# Albino Bristlenose



## Lexus

OOOOOOOOO I want!! I want!!!! :twisted: 
http://angelsplus.com/g/2cab.htm

only $3.75 a peice.... 

Anyone have these?


----------



## MB75

I have a couple of them.  
As regular bristlenoses, these guys prefer at least a 20 g tank and spawn continuously if you have a couple in your tank.


----------



## Lexus

are they good algae eaters?


----------



## LaurenE

From what I have heard, they are great algea eaters. I plan to get a couple when I set up my tank.


----------



## MB75

Just like regular bristlenoses, very good algae eaters especially when young. 
Also they don't grow as big as common plecos so you don't need a giant to tank to keep them all their life - a 20-30 gallon will do well.
But again, word of caution - they breed like rabbits, so only 1 per tank.


----------



## o2cats

I had 6 small Bristlenose, one spotted, two albinos, and 2 long fin albinos. They were doing real well for about a month, but 1 died each of the last 3 days so now I am down to 3. There is plenty of alge in the tank plus other feeding, including the beefheart they were raised on. There were no signs of trauma, and the water testing shows perfect. Anyone have ideas on what could be wrong.

I am new to the message board and wondered if this should be included in this thread, or if I should have placed it in a seperate thread?


----------



## DavidDoyle

I just finished unbagging 5 lovely small albino long fin bristles. that brings my total to 6 and they will be setup to spawn when they are big enough. For now they can just pig out on algea and veggies and grow.

*doing happy fish dance*


----------



## MB75

o2cats, how big is your tank? Did you only feed them beef heart? Usually it is suggested that bristlenoses are fed veggies, such as cucumber, zucchini, green algae wafers etc.


----------



## Fishnut2

o2cats,
You posted in the right area. BN love beefheart, but need a variety in thier diet. I've seen them eat beefheart, with a slice of zuchinni sitting right next to it. But an all beefheart diet isn't good for any fish.
Are you adding any salt to your tank? BN aren't very happy with salt in the tank. Also; what other fish are in the tank? BN are very hardy fish, and seldom get picked on by other fish. The Long Fins will be picked on more often...due to thier elegant finnage. It's unlikely, but worth asking.
The last thing to look for is a brownish/black stomache. This could be a sign of internal parasites. 
Best of luck! :wink:


----------



## o2cats

Thanks for all the suggestions, but now I am down to may last one of six and it is killing me. I have a 30 gallon tank with some Discus. I have not added salt yet the the guy I got the Discus from said to add some. I feed the tank Beef heart, tetra bits, some small pieces of zucchini, frozen brine shrimp and there is plenty of algae and I added algae wafers last week. I noticed when I brought them home that their stomachs looked silver. They spent most of the time on the glass, but went to the bottom to feed on the BH. Now he spends more time on the filter and the stomach looks more clear and so I am worried that they are starving. I am going to see if the guy I bought him from will take him back and try to save him, but I would think he would be worried about bringing something into his tanks.
_ _ _ _ _
- **Work instructions**: In the albino bristlenose thread, why does MB75 say a 20-30 gallon tank is enough for these fish for their whole life? Answer in one to three sentences. The material that follows stands apart from the albino bristlenose thread and has no connection to it.
_ _ _ _ _
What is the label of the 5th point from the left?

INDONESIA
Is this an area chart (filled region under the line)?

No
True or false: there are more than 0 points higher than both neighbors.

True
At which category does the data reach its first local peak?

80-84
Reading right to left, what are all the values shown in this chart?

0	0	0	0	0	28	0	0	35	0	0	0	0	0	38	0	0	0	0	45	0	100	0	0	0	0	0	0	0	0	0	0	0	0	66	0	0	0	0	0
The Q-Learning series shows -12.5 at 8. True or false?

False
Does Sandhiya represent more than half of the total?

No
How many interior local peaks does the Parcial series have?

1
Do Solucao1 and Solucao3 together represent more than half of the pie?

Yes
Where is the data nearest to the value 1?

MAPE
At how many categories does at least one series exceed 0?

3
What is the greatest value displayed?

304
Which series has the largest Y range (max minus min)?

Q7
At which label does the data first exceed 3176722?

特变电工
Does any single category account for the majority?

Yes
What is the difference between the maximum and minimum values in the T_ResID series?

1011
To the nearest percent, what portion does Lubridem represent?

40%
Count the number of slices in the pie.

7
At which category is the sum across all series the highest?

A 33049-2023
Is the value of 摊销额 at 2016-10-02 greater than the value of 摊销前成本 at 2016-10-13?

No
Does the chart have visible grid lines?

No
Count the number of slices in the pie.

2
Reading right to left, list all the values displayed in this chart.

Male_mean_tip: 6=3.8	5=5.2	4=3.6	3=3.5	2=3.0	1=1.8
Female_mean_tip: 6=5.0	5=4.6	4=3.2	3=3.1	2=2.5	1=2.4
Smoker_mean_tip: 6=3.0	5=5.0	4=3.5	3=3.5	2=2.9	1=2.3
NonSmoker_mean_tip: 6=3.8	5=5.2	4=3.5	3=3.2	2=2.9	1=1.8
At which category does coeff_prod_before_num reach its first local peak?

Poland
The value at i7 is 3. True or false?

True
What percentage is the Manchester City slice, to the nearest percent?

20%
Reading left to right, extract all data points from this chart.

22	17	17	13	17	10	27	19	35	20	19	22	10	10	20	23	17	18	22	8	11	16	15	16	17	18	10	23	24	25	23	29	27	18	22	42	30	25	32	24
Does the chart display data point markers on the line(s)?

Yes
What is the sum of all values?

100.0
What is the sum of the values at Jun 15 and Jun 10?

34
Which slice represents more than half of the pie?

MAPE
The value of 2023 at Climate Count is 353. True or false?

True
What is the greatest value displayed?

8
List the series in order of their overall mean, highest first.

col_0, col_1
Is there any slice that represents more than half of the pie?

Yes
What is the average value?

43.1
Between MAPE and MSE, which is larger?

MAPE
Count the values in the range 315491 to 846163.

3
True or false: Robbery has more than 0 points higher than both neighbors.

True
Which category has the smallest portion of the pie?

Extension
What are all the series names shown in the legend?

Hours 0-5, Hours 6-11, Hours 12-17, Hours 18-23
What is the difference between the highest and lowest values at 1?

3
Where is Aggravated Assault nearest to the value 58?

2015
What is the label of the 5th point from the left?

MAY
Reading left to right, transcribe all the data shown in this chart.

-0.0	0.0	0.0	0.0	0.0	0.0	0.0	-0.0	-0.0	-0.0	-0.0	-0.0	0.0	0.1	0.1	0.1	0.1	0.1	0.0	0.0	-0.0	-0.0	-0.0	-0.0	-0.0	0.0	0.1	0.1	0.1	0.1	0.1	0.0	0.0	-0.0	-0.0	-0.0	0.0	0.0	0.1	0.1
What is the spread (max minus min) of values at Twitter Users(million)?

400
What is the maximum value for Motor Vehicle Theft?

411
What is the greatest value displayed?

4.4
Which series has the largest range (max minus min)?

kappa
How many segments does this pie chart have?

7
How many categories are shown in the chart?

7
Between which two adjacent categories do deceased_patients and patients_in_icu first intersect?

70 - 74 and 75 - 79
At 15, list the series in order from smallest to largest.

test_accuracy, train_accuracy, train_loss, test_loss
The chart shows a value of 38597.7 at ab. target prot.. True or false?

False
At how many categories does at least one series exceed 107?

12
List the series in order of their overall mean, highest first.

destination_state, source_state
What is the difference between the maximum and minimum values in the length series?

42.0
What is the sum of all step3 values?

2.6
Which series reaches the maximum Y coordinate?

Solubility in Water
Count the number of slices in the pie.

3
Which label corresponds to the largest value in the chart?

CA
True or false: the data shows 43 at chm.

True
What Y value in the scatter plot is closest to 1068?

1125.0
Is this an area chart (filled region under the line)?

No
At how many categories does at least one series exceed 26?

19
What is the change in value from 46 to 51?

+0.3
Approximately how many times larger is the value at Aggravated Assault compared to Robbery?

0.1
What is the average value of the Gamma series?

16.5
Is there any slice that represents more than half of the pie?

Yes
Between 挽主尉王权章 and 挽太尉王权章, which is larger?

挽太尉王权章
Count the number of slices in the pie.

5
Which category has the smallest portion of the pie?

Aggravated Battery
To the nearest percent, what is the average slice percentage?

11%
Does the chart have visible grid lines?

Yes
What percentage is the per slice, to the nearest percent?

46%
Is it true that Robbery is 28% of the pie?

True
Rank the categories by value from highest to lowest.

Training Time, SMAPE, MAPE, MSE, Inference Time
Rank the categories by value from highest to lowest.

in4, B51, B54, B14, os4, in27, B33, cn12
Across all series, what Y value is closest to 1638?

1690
_ _ _ _ _
- **Solution to the exercise**: They don't grow as big as common plecos. That means a giant tank isn't needed to keep them all their life.